Material provided>
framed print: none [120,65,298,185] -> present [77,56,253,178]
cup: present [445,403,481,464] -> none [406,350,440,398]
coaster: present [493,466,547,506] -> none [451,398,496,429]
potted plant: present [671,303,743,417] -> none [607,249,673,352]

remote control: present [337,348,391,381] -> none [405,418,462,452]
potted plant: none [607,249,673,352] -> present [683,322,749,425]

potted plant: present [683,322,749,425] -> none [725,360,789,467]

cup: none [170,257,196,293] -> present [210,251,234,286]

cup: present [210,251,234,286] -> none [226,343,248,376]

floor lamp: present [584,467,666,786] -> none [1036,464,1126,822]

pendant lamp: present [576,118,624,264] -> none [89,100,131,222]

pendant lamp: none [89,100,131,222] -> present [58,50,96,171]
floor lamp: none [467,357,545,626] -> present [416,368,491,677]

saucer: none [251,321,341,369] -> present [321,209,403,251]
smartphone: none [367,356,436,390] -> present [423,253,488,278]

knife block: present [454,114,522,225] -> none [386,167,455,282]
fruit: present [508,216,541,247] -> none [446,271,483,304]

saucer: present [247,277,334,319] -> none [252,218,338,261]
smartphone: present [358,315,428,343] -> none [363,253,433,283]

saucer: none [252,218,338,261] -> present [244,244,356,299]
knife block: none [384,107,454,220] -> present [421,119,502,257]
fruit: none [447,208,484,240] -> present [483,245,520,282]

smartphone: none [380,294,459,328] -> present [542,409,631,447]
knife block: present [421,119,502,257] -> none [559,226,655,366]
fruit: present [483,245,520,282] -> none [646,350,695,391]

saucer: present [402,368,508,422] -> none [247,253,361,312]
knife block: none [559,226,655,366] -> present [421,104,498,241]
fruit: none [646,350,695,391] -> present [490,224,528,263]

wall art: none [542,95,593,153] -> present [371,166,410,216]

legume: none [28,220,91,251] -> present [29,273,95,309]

Exercise brief>
Using the material above, tally each line where the word "block" appears. Reply with the total only.

Answer space>
4